[[ Text provided, beginning ]]

Insights From Our Editors

4 Things We Do to Give Our Employees a Sense of Purpose

A team of employees for an optometrist's office pose for a photo in a Salvation Army office, where they did eye exams and distributed free glasses to those in need.

Dr. Sorrenson and members of her practice team in their break room right after they provided free exams and glasses to men who came in from the Salvation Army. 

Specific actions to help employees find purpose and become more engaged.

By Laurie Sorrenson, OD, FAAO

August 30, 2023

In my last two columns (read HERE and HERE), I delved into Daniel Pink’s insightful book “Drive,” in which he explores the three pillars of Autonomy, Mastery and Purpose as potent means of engaging employees. If you haven’t had the chance to read Pink’s book, I highly recommend it. To help you grasp these three concepts, HERE again is a whiteboard animation.

According to Pink, the third key to cultivating engaged employees is “Purpose.” To me, this aspect is the easiest AND the most challenging to implement. Why do  I find it the “easiest? Because optometry, as a profession, helps people “SEE better, LOOK better and FEEL better!” How cool is that purpose? (Yeah, I love this profession, can’t you tell? )

Yet, why do I also characterize it as the “hardest” to instill a sense of “Purpose” within our employees? The routine tasks can often obscure the bigger picture—the “why” behind everything we do each day. If we neglect to remind our staff that every task that may seem small or minor contributes to helping patients see better, feel better and look better, their connection to the purpose of their job might wane.

How then can we ensure that employees retain a tangible sense of Purpose, thus ensuring their sustained engagement, happiness, and ultimately, superior patient care? Let me share a few practical suggestions.

Frequently Discuss the Practice’s Mission

Integrate your Mission Statement, Vision Statement, or Core Values, into your office meetings. I believe this should be a staple of every gathering within your practice. Starting and/or ending your meetings with one of these can make a profound change in your culture.

Share Patient Success Stories

Consider sharing heartwarming accounts of successful patient experiences in your office or reading a good Google Review at your meetings.

[[ Text provided, end ]]
[[ Dataset content, beginning ]]

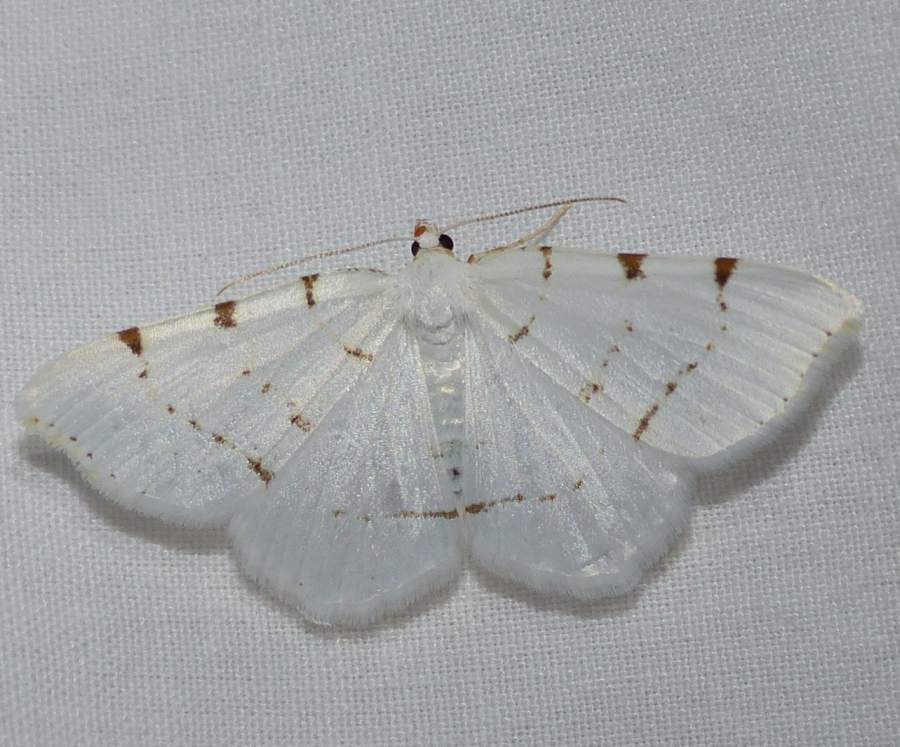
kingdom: Animalia
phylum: Arthropoda
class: Insecta
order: Lepidoptera
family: Geometridae
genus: Macaria
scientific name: Macaria pustularia
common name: Lesser maple spanworm moth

[[ Dataset content, end ]]

Activity 1 - From the column on employee purpose, extract the passage starting at the words "Dr. Sorrenson and" and ending after "a whiteboard animation.".
Activity 2 -
Answer these questions from the column on employee purpose.
(a) On what date was the column published?
(b) Whose book does the author discuss in the previous two columns?
(c) Besides patient success stories, what does the author suggest reading at meetings?
Activity 3 -
Decide whether each statement agrees with the column on employee purpose, and answer yes or no with the deciding words quoted.
(a) The author finds Purpose both the easiest and the most challenging aspect to implement.
(b) Pink names Purpose as the first key to cultivating engaged employees.
(c) The author suggests bringing the Mission Statement into office meetings.
The entries have nothing to do with the column on employee purpose.

Task output 1 -
Dr. Sorrenson and members of her practice team in their break room right after they provided free exams and glasses to men who came in from the Salvation Army. 

Specific actions to help employees find purpose and become more engaged.

By Laurie Sorrenson, OD, FAAO

August 30, 2023

In my last two columns (read HERE and HERE), I delved into Daniel Pink’s insightful book “Drive,” in which he explores the three pillars of Autonomy, Mastery and Purpose as potent means of engaging employees. If you haven’t had the chance to read Pink’s book, I highly recommend it. To help you grasp these three concepts, HERE again is a whiteboard animation.

Task output 2 -
(a) August 30, 2023
(b) Daniel Pink's
(c) A good Google Review

Task output 3 -
(a) Yes: "this aspect is the easiest AND the most challenging to implement"
(b) No: "the third key to cultivating engaged employees is “Purpose.”"
(c) Yes: "Integrate your Mission Statement, Vision Statement, or Core Values, into your office meetings."